— Exercise goal —
The response should be a precise copy of every entry.

·····

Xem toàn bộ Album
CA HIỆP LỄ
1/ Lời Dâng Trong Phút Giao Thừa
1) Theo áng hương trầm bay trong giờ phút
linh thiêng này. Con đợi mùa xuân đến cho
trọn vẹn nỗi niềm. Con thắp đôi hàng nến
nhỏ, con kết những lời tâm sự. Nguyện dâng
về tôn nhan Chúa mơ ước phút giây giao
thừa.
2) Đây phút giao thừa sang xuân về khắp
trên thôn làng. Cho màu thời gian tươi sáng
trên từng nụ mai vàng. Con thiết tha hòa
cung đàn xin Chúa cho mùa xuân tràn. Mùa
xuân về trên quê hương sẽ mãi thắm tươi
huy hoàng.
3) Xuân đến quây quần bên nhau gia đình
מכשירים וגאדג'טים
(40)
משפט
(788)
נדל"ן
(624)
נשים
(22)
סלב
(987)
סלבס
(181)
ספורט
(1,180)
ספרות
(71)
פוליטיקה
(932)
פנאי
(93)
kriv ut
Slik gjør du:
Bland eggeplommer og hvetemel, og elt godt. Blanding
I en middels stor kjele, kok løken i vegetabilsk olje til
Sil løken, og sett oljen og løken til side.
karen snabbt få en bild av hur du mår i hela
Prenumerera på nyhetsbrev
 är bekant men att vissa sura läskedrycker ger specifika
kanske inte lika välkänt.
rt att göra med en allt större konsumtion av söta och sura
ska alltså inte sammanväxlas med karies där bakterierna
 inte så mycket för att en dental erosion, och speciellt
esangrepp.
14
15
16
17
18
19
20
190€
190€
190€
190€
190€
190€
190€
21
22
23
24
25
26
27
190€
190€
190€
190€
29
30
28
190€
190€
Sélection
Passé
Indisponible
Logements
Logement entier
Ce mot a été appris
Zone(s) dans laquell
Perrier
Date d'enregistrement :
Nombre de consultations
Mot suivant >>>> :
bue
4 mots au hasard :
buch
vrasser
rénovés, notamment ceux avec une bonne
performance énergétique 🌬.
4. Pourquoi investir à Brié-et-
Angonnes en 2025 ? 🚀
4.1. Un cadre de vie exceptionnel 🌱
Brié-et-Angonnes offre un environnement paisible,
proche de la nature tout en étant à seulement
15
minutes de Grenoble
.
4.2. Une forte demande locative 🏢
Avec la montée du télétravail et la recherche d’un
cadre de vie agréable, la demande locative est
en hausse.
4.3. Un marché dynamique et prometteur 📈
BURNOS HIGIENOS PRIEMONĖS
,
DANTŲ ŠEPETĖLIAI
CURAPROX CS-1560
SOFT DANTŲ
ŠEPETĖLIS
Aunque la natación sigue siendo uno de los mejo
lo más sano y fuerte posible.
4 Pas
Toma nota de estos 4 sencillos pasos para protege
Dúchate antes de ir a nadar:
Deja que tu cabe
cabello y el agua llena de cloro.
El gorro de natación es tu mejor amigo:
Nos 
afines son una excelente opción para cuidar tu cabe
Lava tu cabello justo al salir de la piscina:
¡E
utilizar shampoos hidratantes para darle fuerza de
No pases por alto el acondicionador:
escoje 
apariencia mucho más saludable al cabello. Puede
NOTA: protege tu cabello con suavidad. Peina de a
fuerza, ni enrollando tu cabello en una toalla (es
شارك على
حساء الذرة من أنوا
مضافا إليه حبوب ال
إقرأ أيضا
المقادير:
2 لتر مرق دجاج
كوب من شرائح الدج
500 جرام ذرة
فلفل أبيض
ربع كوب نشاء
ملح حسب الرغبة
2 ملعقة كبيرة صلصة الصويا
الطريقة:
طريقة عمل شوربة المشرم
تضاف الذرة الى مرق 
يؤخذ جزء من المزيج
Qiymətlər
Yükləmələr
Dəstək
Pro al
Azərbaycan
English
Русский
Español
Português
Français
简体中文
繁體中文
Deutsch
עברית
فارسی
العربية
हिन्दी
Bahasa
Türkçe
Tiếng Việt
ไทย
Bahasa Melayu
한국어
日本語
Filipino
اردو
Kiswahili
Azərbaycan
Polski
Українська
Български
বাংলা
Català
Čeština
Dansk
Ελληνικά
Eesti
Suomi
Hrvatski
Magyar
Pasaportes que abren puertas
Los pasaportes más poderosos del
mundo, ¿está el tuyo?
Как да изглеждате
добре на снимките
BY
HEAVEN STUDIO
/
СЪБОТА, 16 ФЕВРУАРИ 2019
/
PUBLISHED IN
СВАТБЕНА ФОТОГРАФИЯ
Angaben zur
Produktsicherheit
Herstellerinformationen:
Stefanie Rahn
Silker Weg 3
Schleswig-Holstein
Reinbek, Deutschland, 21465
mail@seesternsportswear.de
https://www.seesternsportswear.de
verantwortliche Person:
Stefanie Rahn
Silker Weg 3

·····

— Solution for this task —
Xem toàn bộ Album
CA HIỆP LỄ
1/ Lời Dâng Trong Phút Giao Thừa
1) Theo áng hương trầm bay trong giờ phút
linh thiêng này. Con đợi mùa xuân đến cho
trọn vẹn nỗi niềm. Con thắp đôi hàng nến
nhỏ, con kết những lời tâm sự. Nguyện dâng
về tôn nhan Chúa mơ ước phút giây giao
thừa.
2) Đây phút giao thừa sang xuân về khắp
trên thôn làng. Cho màu thời gian tươi sáng
trên từng nụ mai vàng. Con thiết tha hòa
cung đàn xin Chúa cho mùa xuân tràn. Mùa
xuân về trên quê hương sẽ mãi thắm tươi
huy hoàng.
3) Xuân đến quây quần bên nhau gia đình
מכשירים וגאדג'טים
(40)
משפט
(788)
נדל"ן
(624)
נשים
(22)
סלב
(987)
סלבס
(181)
ספורט
(1,180)
ספרות
(71)
פוליטיקה
(932)
פנאי
(93)
kriv ut
Slik gjør du:
Bland eggeplommer og hvetemel, og elt godt. Blanding
I en middels stor kjele, kok løken i vegetabilsk olje til
Sil løken, og sett oljen og løken til side.
karen snabbt få en bild av hur du mår i hela
Prenumerera på nyhetsbrev
 är bekant men att vissa sura läskedrycker ger specifika
kanske inte lika välkänt.
rt att göra med en allt större konsumtion av söta och sura
ska alltså inte sammanväxlas med karies där bakterierna
 inte så mycket för att en dental erosion, och speciellt
esangrepp.
14
15
16
17
18
19
20
190€
190€
190€
190€
190€
190€
190€
21
22
23
24
25
26
27
190€
190€
190€
190€
29
30
28
190€
190€
Sélection
Passé
Indisponible
Logements
Logement entier
Ce mot a été appris
Zone(s) dans laquell
Perrier
Date d'enregistrement :
Nombre de consultations
Mot suivant >>>> :
bue
4 mots au hasard :
buch
vrasser
rénovés, notamment ceux avec une bonne
performance énergétique 🌬.
4. Pourquoi investir à Brié-et-
Angonnes en 2025 ? 🚀
4.1. Un cadre de vie exceptionnel 🌱
Brié-et-Angonnes offre un environnement paisible,
proche de la nature tout en étant à seulement
15
minutes de Grenoble
.
4.2. Une forte demande locative 🏢
Avec la montée du télétravail et la recherche d’un
cadre de vie agréable, la demande locative est
en hausse.
4.3. Un marché dynamique et prometteur 📈
BURNOS HIGIENOS PRIEMONĖS
,
DANTŲ ŠEPETĖLIAI
CURAPROX CS-1560
SOFT DANTŲ
ŠEPETĖLIS
Aunque la natación sigue siendo uno de los mejo
lo más sano y fuerte posible.
4 Pas
Toma nota de estos 4 sencillos pasos para protege
Dúchate antes de ir a nadar:
Deja que tu cabe
cabello y el agua llena de cloro.
El gorro de natación es tu mejor amigo:
Nos 
afines son una excelente opción para cuidar tu cabe
Lava tu cabello justo al salir de la piscina:
¡E
utilizar shampoos hidratantes para darle fuerza de
No pases por alto el acondicionador:
escoje 
apariencia mucho más saludable al cabello. Puede
NOTA: protege tu cabello con suavidad. Peina de a
fuerza, ni enrollando tu cabello en una toalla (es
شارك على
حساء الذرة من أنوا
مضافا إليه حبوب ال
إقرأ أيضا
المقادير:
2 لتر مرق دجاج
كوب من شرائح الدج
500 جرام ذرة
فلفل أبيض
ربع كوب نشاء
ملح حسب الرغبة
2 ملعقة كبيرة صلصة الصويا
الطريقة:
طريقة عمل شوربة المشرم
تضاف الذرة الى مرق 
يؤخذ جزء من المزيج
Qiymətlər
Yükləmələr
Dəstək
Pro al
Azərbaycan
English
Русский
Español
Português
Français
简体中文
繁體中文
Deutsch
עברית
فارسی
العربية
हिन्दी
Bahasa
Türkçe
Tiếng Việt
ไทย
Bahasa Melayu
한국어
日本語
Filipino
اردو
Kiswahili
Azərbaycan
Polski
Українська
Български
বাংলা
Català
Čeština
Dansk
Ελληνικά
Eesti
Suomi
Hrvatski
Magyar
Pasaportes que abren puertas
Los pasaportes más poderosos del
mundo, ¿está el tuyo?
Как да изглеждате
добре на снимките
BY
HEAVEN STUDIO
/
СЪБОТА, 16 ФЕВРУАРИ 2019
/
PUBLISHED IN
СВАТБЕНА ФОТОГРАФИЯ
Angaben zur
Produktsicherheit
Herstellerinformationen:
Stefanie Rahn
Silker Weg 3
Schleswig-Holstein
Reinbek, Deutschland, 21465
mail@seesternsportswear.de
https://www.seesternsportswear.de
verantwortliche Person:
Stefanie Rahn
Silker Weg 3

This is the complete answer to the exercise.